PROBLEM SET:
**1.** From the excerpt on narrative and neuroscience, reproduce the passage starting with "The neuroaesthetics of" and going on through "neuroscience of music.".
**2.** In the excerpt on narrative and neuroscience, what word does Stanislas Dehaene use to describe our brains?

DOCUMENT SEGMENT:
◆ ◆ ◆

The neuroaesthetics of literature has lagged behind other areas of neuroscientific study of the arts in part because literature is such a complicated and heterogeneous state of affairs but also because an adequate theoretical framework has been lacking (for attempts to remedy this deficiency see Starr 2013, Zeman et al. 2013, and Jacobs 2015). As I show, structuralist cognitive narratology cannot provide such a framework because its assumptions about language and the brain are inconsistent with the best science. A neurophenomenological model of how reading and narrative play with the brain may begin to address this need, however. The rich and diverse resources of phenomenological theories of reading, interpretation, and narrative on which this book draws may provide the sort of aesthetic framework to guide such investigations that music theory offers the neuroscience of music.

This book attempts to speak to multiple audiences, from readers with a general interest in the cognitive humanities to narratologists and neuroscientists. Students and scholars interested in cognitive criticism and literary theory will find, I hope, that this book sheds light on the age-old question of what our ability to tell stories reveals about language and the mind. That is an issue that has fascinated generations of specialist and nonspecialist readers alike. For cognitive critics, as I have explained, the book corrects the mistake of neglecting brain-based concepts in analyzing embodied cognitive processes, and it provides instead a neuroscientifically informed model of embodied, enactive cognition. For narratologists and narrative theorists, the book offers many large and small suggestions for how to refine our understanding of narrative interactions in light of the findings of neuroscience. For neuroscientists, last but not least, the book aims to provide a theoretically informed framework for studying the cognitive processes involved in narrative that is necessary to guide the formulation of research questions that are based not only on good science but also on good aesthetics.

Such a framework may be helpful to cognitive scientists who recognize the importance of stories as evidence for studying brain-to-brain coupling and the nonlinear dynamics of what Stanislas Dehaene (2009) calls our “bushy” brains. The to-and-fro play with pattern that characterizes reading and narrative is potentially fertile territory for exploring the dynamics of the brain web and the connectome that are increasingly at the center of neuroscientific investigation (for example, see Varela et al. 2001 and Raichle 2011). Narrative is a much-underutilized model for studying such processes, and neuroscience is impoverished by neglecting it. A scientist who happens upon the arcane, often bewildering world of narratology and narrative theory might not immediately see how the technical terms and concepts that circulate there could be of use to neuroscientific research, but perhaps this book can point the way.

◆ ◆ ◆

DATA EXTRACTS:
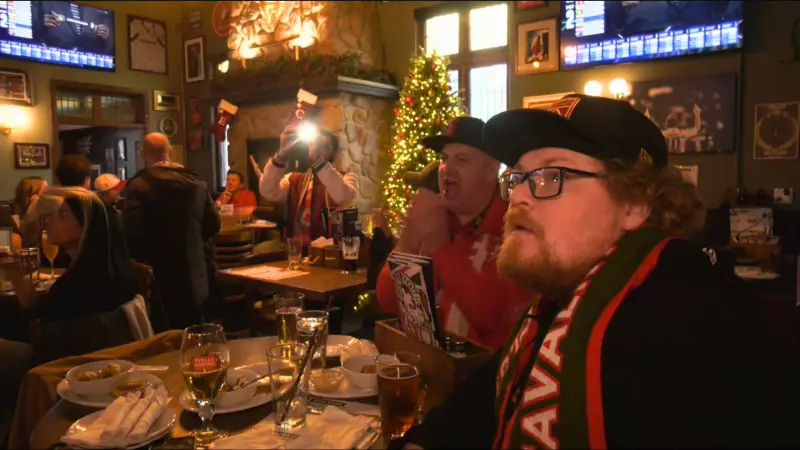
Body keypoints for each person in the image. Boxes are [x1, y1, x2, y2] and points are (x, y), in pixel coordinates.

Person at [394, 95, 798, 449]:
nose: (518, 196)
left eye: (551, 175)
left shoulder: (693, 332)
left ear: (634, 203)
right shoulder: (561, 302)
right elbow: (487, 398)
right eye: (517, 177)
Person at [376, 117, 531, 351]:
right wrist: (408, 242)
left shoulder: (515, 227)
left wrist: (439, 246)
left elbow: (492, 317)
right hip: (428, 360)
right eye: (444, 159)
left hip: (486, 369)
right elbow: (388, 302)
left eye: (462, 160)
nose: (447, 169)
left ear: (490, 170)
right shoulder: (437, 218)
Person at [0, 187, 137, 409]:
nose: (49, 222)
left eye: (61, 216)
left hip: (59, 368)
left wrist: (15, 274)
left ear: (86, 228)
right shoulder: (103, 270)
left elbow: (34, 318)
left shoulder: (82, 282)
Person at [122, 132, 221, 329]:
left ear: (142, 153)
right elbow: (213, 225)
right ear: (170, 151)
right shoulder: (196, 182)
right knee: (197, 330)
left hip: (158, 277)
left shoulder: (138, 185)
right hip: (195, 271)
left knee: (164, 333)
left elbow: (132, 233)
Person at [258, 124, 358, 247]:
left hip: (329, 251)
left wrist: (318, 161)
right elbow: (267, 192)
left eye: (322, 145)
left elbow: (343, 197)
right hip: (296, 250)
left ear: (332, 152)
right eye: (314, 143)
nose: (316, 148)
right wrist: (282, 153)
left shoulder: (347, 178)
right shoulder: (293, 179)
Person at [11, 177, 47, 248]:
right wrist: (32, 209)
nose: (48, 192)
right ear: (33, 192)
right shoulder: (13, 209)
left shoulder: (46, 208)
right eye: (45, 189)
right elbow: (20, 235)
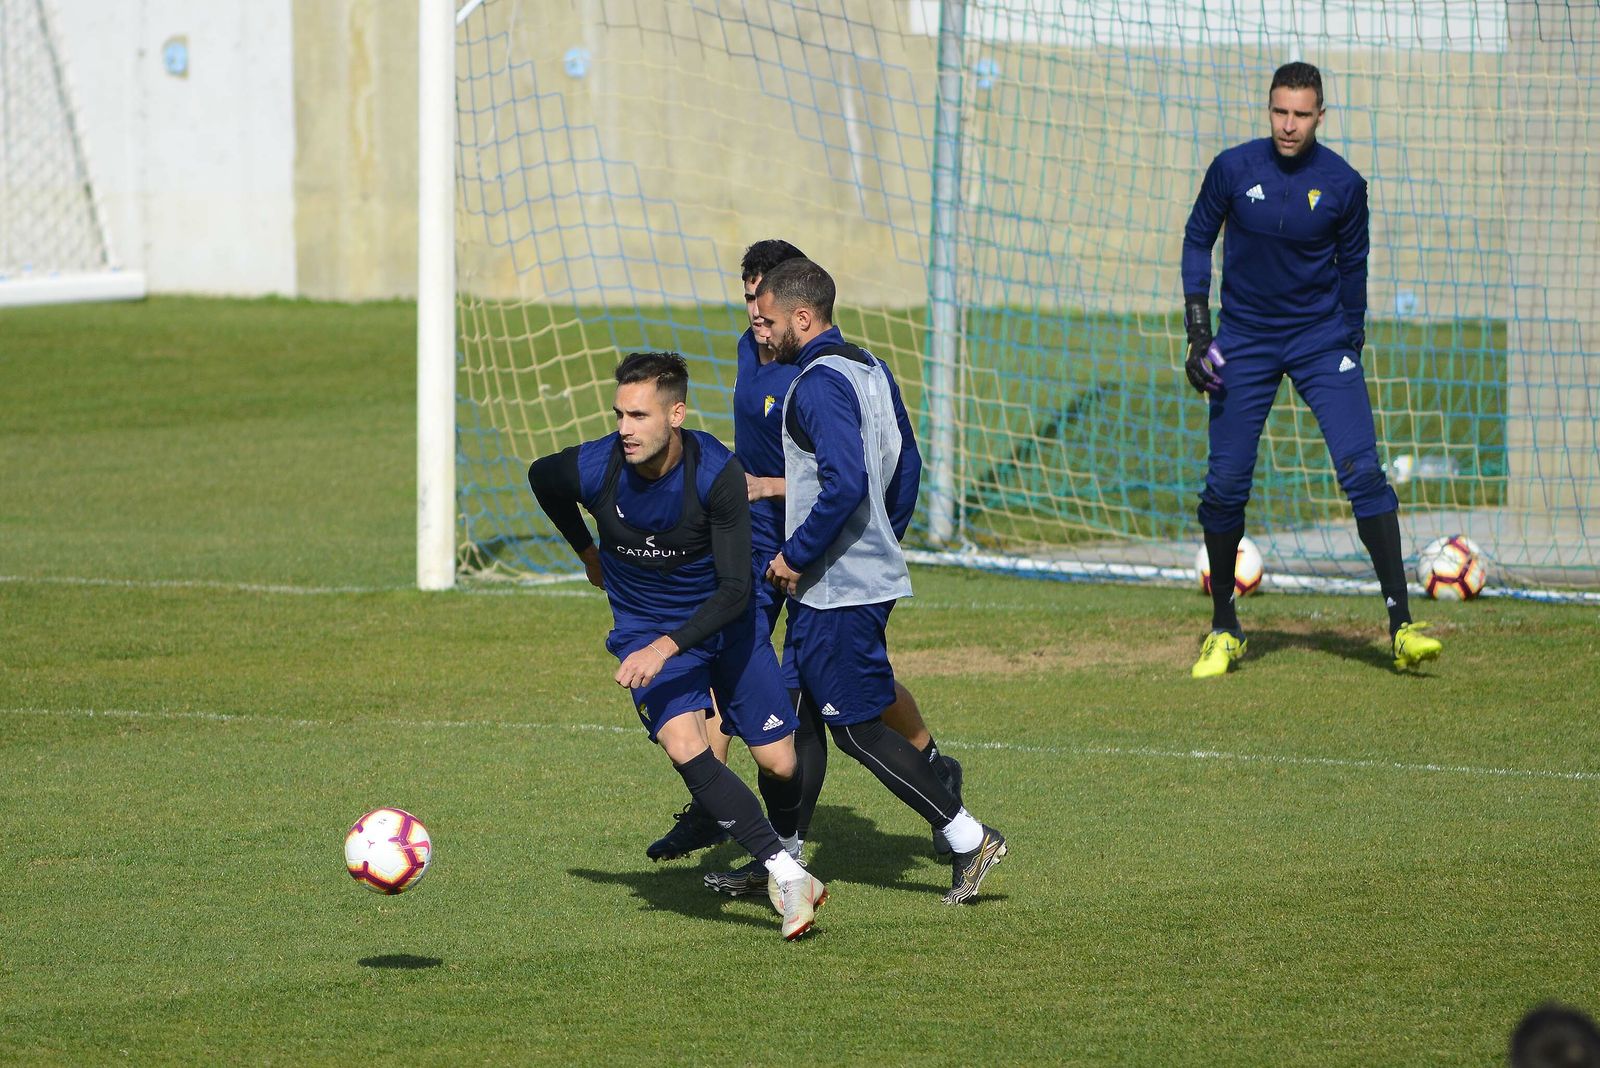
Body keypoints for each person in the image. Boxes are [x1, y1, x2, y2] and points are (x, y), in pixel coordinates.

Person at [649, 240, 965, 885]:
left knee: (843, 706)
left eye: (762, 306)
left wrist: (864, 539)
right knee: (752, 674)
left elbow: (867, 470)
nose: (753, 319)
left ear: (796, 307)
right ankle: (747, 829)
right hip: (759, 549)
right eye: (747, 304)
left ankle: (947, 795)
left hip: (813, 553)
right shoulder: (758, 350)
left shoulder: (829, 374)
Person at [526, 351, 825, 939]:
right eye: (619, 414)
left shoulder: (715, 474)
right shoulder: (596, 467)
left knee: (780, 763)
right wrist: (588, 554)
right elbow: (542, 477)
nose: (624, 429)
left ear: (677, 414)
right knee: (686, 743)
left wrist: (665, 648)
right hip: (643, 628)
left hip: (723, 625)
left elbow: (738, 590)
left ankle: (782, 852)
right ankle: (788, 875)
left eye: (639, 416)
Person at [757, 257, 1007, 905]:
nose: (763, 332)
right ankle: (786, 868)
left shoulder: (813, 385)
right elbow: (909, 463)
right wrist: (885, 539)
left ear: (804, 317)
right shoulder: (869, 368)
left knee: (856, 730)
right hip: (852, 575)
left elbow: (845, 483)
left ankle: (967, 835)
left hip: (837, 584)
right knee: (805, 716)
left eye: (771, 321)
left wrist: (796, 555)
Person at [1181, 61, 1443, 678]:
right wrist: (1199, 335)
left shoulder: (1345, 184)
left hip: (1322, 342)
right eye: (1279, 111)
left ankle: (1401, 626)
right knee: (1225, 486)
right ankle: (1225, 628)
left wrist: (1348, 343)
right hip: (1243, 340)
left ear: (1321, 116)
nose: (1288, 125)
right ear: (1268, 109)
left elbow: (1355, 271)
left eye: (1301, 114)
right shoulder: (1233, 168)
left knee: (1363, 472)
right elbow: (1198, 240)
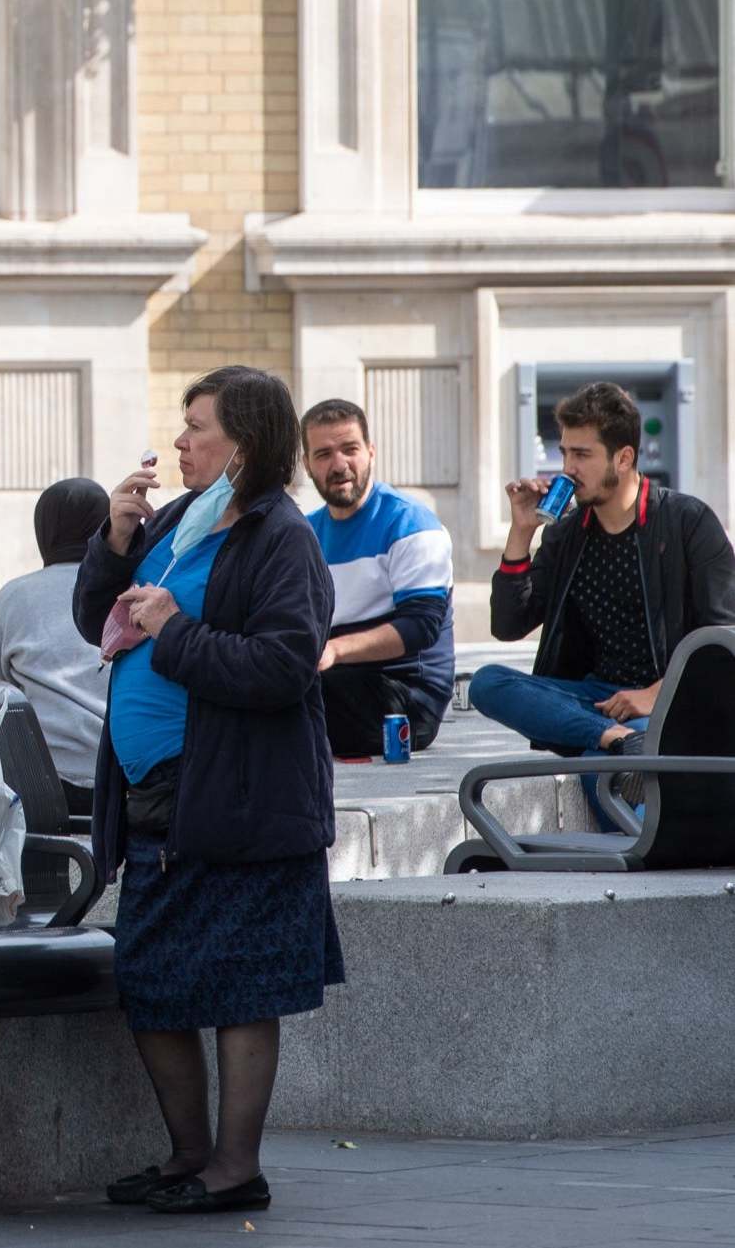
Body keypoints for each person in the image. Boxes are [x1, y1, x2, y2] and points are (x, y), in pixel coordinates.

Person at [73, 366, 340, 1216]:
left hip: (239, 795)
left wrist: (177, 632)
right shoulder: (180, 522)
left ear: (246, 445)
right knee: (150, 977)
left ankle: (234, 1164)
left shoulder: (279, 537)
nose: (181, 441)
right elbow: (100, 621)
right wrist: (113, 541)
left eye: (198, 427)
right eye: (183, 426)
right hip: (159, 794)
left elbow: (282, 665)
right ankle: (188, 1154)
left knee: (239, 987)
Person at [471, 380, 735, 830]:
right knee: (487, 683)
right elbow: (508, 624)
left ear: (624, 457)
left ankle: (631, 772)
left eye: (582, 455)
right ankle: (618, 742)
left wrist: (654, 693)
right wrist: (520, 532)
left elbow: (723, 636)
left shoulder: (688, 521)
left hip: (670, 699)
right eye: (564, 454)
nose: (568, 469)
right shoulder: (566, 533)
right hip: (598, 705)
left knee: (597, 770)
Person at [300, 399, 455, 757]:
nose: (339, 465)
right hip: (331, 679)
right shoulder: (302, 535)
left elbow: (420, 627)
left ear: (371, 452)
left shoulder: (411, 524)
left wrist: (335, 650)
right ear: (307, 465)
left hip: (405, 698)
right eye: (323, 454)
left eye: (349, 449)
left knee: (300, 694)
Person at [0, 477, 111, 816]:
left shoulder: (10, 598)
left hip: (43, 778)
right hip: (122, 774)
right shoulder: (132, 588)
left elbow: (3, 686)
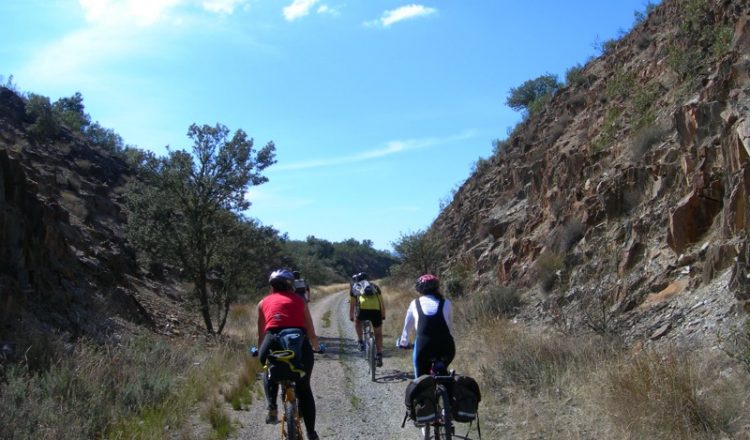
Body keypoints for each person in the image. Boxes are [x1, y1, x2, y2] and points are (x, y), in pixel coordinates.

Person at [257, 269, 321, 440]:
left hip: (272, 342)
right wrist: (316, 346)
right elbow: (311, 331)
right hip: (298, 346)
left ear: (271, 286)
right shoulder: (300, 301)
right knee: (304, 388)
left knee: (268, 369)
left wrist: (259, 351)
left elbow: (262, 335)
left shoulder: (263, 303)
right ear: (290, 285)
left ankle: (272, 406)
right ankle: (311, 433)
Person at [397, 274, 455, 378]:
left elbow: (407, 326)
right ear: (437, 287)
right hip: (447, 347)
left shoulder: (415, 303)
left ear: (419, 289)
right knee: (445, 375)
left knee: (420, 380)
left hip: (424, 347)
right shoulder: (446, 302)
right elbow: (450, 327)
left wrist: (403, 342)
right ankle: (448, 390)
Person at [349, 272, 386, 367]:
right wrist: (383, 315)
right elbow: (381, 302)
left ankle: (360, 341)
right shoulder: (375, 287)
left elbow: (352, 304)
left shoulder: (355, 286)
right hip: (376, 311)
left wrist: (351, 316)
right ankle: (379, 354)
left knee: (358, 322)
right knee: (378, 334)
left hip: (363, 311)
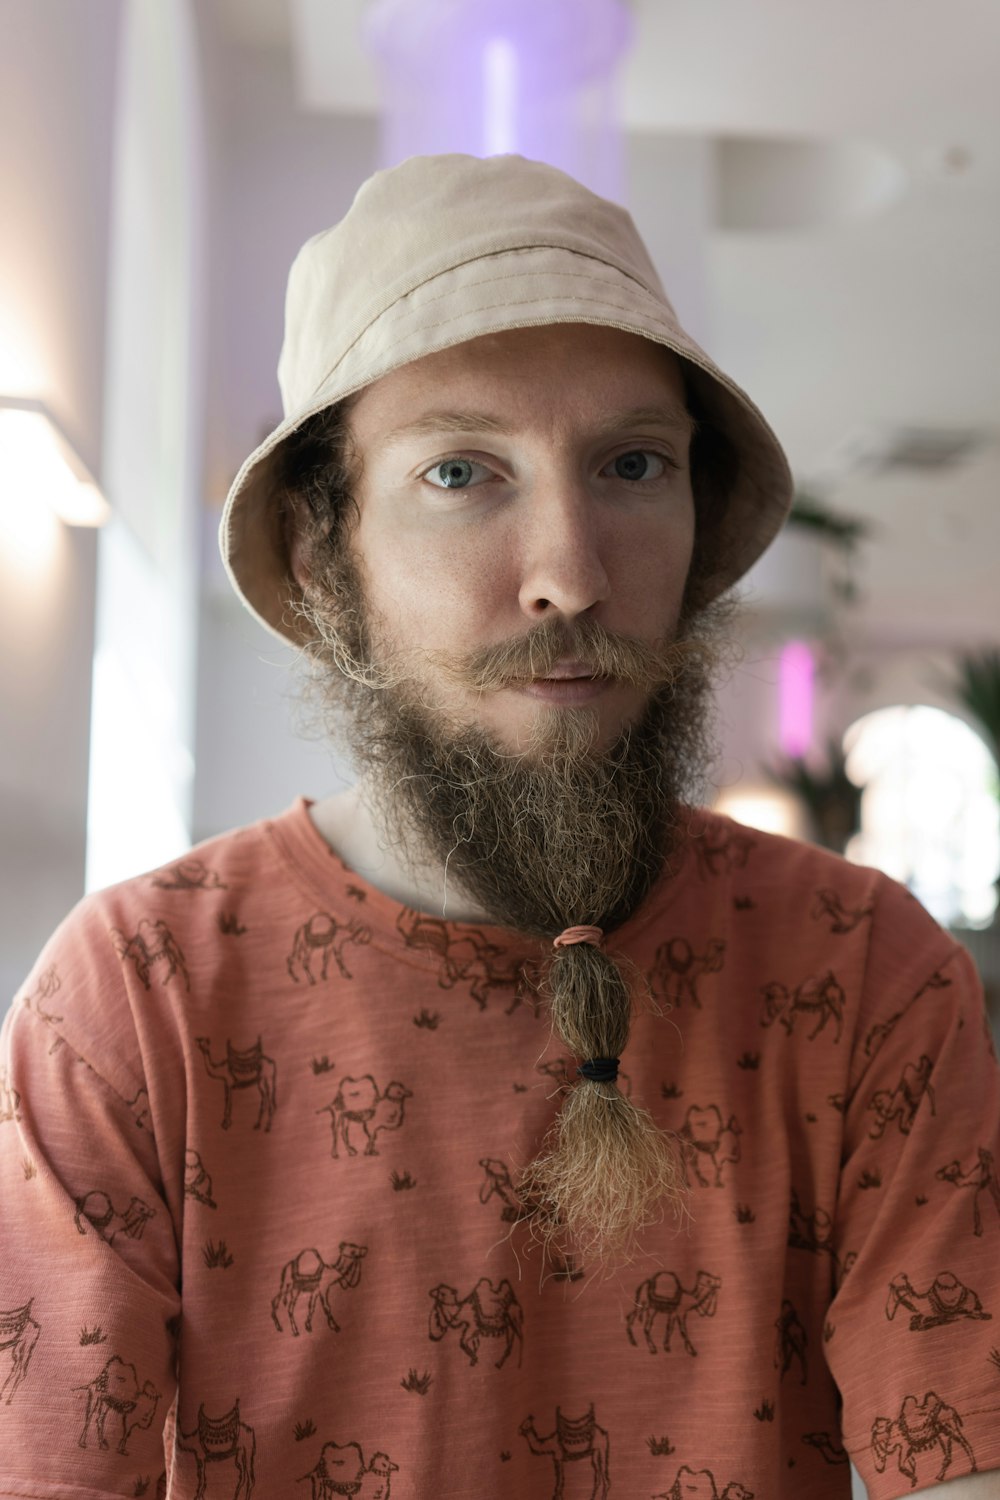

◆ ◆ ◆

ANSWERS TO THE PROBLEMS:
**1.**
The neuroaesthetics of literature has lagged behind other areas of neuroscientific study of the arts in part because literature is such a complicated and heterogeneous state of affairs but also because an adequate theoretical framework has been lacking (for attempts to remedy this deficiency see Starr 2013, Zeman et al. 2013, and Jacobs 2015). As I show, structuralist cognitive narratology cannot provide such a framework because its assumptions about language and the brain are inconsistent with the best science. A neurophenomenological model of how reading and narrative play with the brain may begin to address this need, however. The rich and diverse resources of phenomenological theories of reading, interpretation, and narrative on which this book draws may provide the sort of aesthetic framework to guide such investigations that music theory offers the neuroscience of music.

**2.** He calls them "bushy."